Nature built proteins through a process of evolution by natural selection and our approach is to study the relation between protein sequence and function via this process. To this end, we combine high-throughput microfluidics biochemistry experiments, statistical data analysis and mathematical models inspired by statistical physics to generate and analyze controlled evolutonary trajectories of proteins. The outputs of these trajectories are then compared with models derived from natural protein sequences.
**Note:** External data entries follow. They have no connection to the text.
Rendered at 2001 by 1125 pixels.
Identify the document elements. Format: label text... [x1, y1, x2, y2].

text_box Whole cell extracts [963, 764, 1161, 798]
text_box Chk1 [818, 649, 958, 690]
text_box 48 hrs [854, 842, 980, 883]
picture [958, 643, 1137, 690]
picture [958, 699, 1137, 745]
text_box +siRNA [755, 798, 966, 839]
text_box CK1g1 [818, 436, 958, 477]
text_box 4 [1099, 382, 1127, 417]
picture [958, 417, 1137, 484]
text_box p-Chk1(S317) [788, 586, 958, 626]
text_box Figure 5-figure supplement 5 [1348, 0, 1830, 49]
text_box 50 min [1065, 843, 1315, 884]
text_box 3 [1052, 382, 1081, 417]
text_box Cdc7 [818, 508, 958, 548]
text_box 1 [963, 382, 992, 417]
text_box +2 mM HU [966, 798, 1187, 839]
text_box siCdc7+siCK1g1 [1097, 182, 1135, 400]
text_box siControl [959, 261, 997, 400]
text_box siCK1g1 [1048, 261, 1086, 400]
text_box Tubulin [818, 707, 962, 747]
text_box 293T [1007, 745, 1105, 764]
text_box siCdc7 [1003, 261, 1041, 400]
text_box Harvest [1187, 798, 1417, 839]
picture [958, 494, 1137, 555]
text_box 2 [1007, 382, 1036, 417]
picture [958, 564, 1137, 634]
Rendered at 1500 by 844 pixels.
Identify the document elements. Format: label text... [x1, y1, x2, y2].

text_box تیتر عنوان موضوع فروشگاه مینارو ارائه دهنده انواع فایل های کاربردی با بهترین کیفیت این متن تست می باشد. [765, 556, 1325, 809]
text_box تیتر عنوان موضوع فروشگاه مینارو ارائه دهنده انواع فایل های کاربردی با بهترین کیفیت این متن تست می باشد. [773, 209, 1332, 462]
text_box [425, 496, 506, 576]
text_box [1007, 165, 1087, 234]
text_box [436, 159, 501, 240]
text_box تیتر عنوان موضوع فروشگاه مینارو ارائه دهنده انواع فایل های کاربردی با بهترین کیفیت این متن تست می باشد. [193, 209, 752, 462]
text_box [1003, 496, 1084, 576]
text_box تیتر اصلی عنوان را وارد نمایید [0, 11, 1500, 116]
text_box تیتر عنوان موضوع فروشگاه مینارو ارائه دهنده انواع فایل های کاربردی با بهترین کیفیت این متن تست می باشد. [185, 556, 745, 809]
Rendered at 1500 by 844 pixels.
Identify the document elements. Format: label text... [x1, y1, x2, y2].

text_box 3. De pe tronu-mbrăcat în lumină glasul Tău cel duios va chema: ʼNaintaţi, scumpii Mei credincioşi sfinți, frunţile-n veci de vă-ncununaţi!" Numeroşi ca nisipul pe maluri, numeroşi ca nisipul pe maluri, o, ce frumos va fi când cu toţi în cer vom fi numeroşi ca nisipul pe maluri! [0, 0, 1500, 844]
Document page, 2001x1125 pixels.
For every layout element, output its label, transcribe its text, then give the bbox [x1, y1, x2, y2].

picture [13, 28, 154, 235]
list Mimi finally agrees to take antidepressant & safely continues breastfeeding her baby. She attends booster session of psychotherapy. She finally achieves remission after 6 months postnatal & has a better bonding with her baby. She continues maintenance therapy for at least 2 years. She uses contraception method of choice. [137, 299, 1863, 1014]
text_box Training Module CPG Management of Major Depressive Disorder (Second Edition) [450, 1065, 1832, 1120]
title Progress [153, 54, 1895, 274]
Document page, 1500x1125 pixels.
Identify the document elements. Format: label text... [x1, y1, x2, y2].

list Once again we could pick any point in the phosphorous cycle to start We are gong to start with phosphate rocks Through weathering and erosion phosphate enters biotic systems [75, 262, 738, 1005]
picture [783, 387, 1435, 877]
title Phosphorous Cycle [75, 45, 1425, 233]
Our current experimental workflow consists in constructing libraries of millions of mutants of an enzyme, which we encapsulate one by one in monodisperse droplets. The proteins in each droplet are expressed, assayed for enzymatic function using fluorescent assays and sorted into bins that correspond to each level of enzymatic activity. Deep sequencing of genes that encode the proteins in each bin yields quantitative information on the relation between sequence (genotype) and function (phenotype). This large scale inferrence of genotype-phenotype mapping (or ’’fitness landscape’’) can be compared to models derived from natural enzyme sequence repositories.
We propose several lines of work on this theme for a Master internship/PhD thesis, ranging from purely theoretical to predominantly experimental, depending on the interests of the candidate. A background in quantitative sciences (physics, maths or engineering) is desirable but no prior knowledge in protein evolution or biology is required if the candidate has the motivation to learn these subjects.